Paulo Sérgio Macedo is Public Affairs and Religious Liberty director for the denomination's Portuguese Union of Churches.

Decision comes after years of Religious Liberty proponents working with government officials

August 07, 2014 | Silver Spring, Maryland, United States | Ansel Oliver/ANN

Seventh-day Adventists in Portugal welcomed a ruling from the nation’s highest court last month that offers a step toward allowing greater workplace freedom to take a particular day off for religious observance.

A decision handed down by the Constitutional Court on July 17 permitted two Adventists employed in a shift schedule the right to take off Saturdays for religious observance. Portuguese law only permits employees the right to choose their days off when working in a flexible schedule, an arrangement that few people in the Western European country have, Adventist Church leaders said.

Seventh-day Adventists observe the biblical Sabbath as sundown Friday evening to sundown Saturday evening.

Church leaders said the court’s decision doesn’t set judicial precedent for similar cases—as might happen in some other countries. But the ruling will now make it easier for Adventists to lobby lawmakers to consider the plight of Adventists, Jews, Muslims and others who keep a holy day other than Sunday, which is widely given by employers as a day off.

“This was a huge achievement because this was the first time the law was overruled by the court,” said Paulo Sérgio Macedo, Public Affairs and Religious Liberty director for the Adventist world church’s Portuguese Union of Churches.

Macedo said Adventist leaders have worked on trying to change the law since 2010. He emphasized that the Adventist Church in Portugal has good working relationships with government authorities and the Religious Liberty Commission.

Last month’s decision from the Constitutional Court stemmed from two cases.

An Adventist Church member working as a public prosecutor was denied her requests to have Saturday’s off, and she lost an appeal at the Court of Administration and a subsequent appeal at the Administrative Supreme Court.

Another Adventist Church member employed by a corporation was fired after leaving work at sundown Friday evening. She also lost earlier appeals in lower courts.

The Constitutional Court’s decision expanded the interpretation of Article 14 of the 2001 Religious Liberty Law, which stated that only people working in a flexible schedule could have Saturday as a day of rest.

“We weren’t protesting religious liberty law, which is actually one of the most progressive religious liberty laws in Europe,” Macedo said. “We were only trying to support members who had a problem with that particular part of the law. Almost no one works in a flexible schedule, and this interpretation opens new opportunities for our members.”

In 2011, officials from the Adventist Church’s Portuguese Union presented to the Portuguese Ombudsman the challenges faced by Saturday-keeping employees. In the ensuing years, the Portuguese Union received support from the denomination’s Inter-European Division and the General Conference world headquarters.

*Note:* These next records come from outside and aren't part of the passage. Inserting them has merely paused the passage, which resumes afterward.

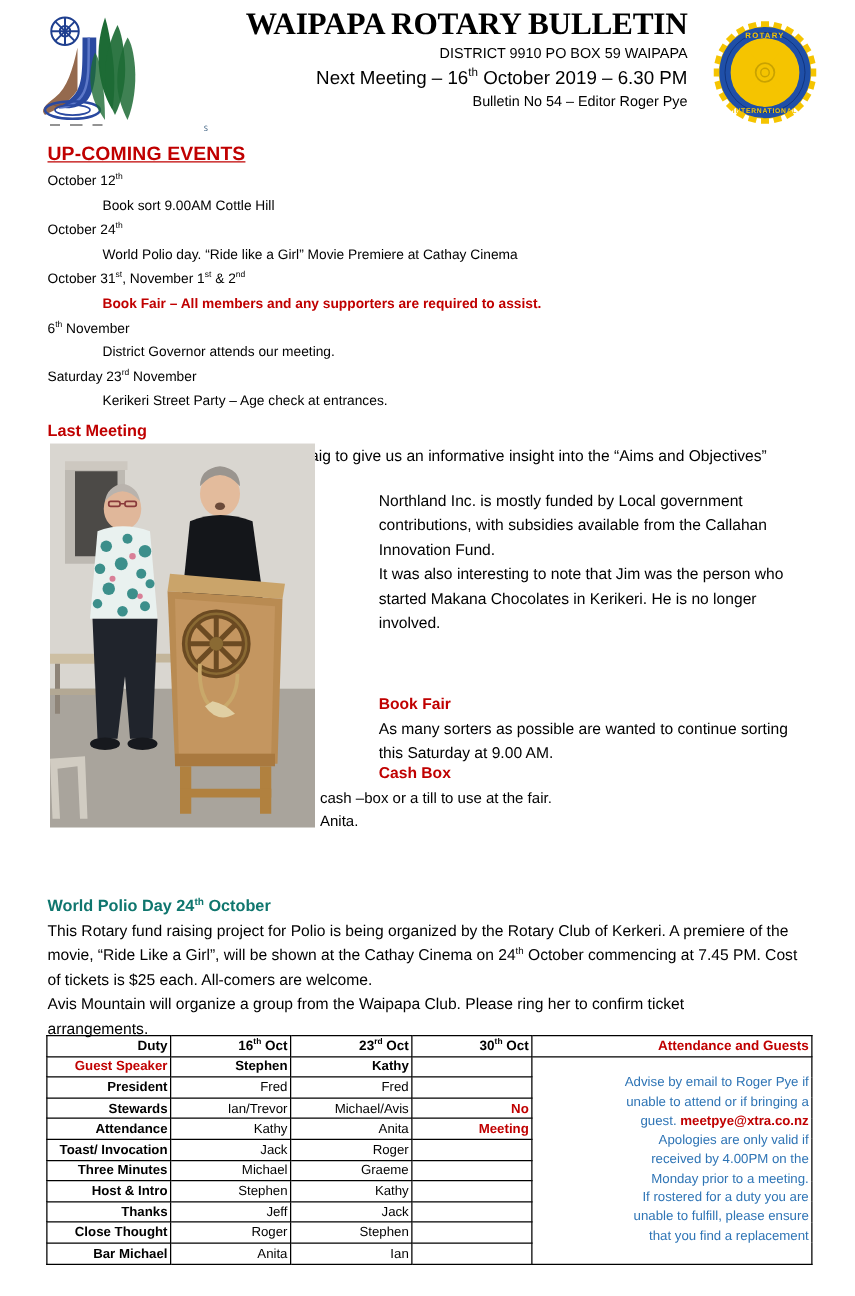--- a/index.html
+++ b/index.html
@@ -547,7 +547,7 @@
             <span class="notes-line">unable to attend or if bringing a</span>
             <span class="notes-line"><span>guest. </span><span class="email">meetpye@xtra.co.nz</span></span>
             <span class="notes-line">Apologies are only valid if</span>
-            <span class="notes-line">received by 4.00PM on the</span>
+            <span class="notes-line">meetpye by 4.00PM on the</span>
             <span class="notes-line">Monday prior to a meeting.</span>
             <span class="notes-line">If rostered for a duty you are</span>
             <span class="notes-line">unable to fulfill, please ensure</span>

Dwayne Leslie, legislative affairs director at the General Conference, who offered consulting to the Portuguese Union during the process, said he was pleased with the court’s decision.

“We’re hoping this gives further support to people of faith in choosing how to practice their freedom of conscience,” Leslie said. “You shouldn’t have to choose between your faith and profession.”

Leslie said accommodations for Sabbath observance is one of the most common issues that Adventists face.

Macedo said last month’s court decision will likely get the attention of lawmakers beyond Portugal.

“I think this was the first time in Europe that we had [the Saturday Sabbath] recognized constitutionally this high,” he said. “This is a big step, but it’s only a step.”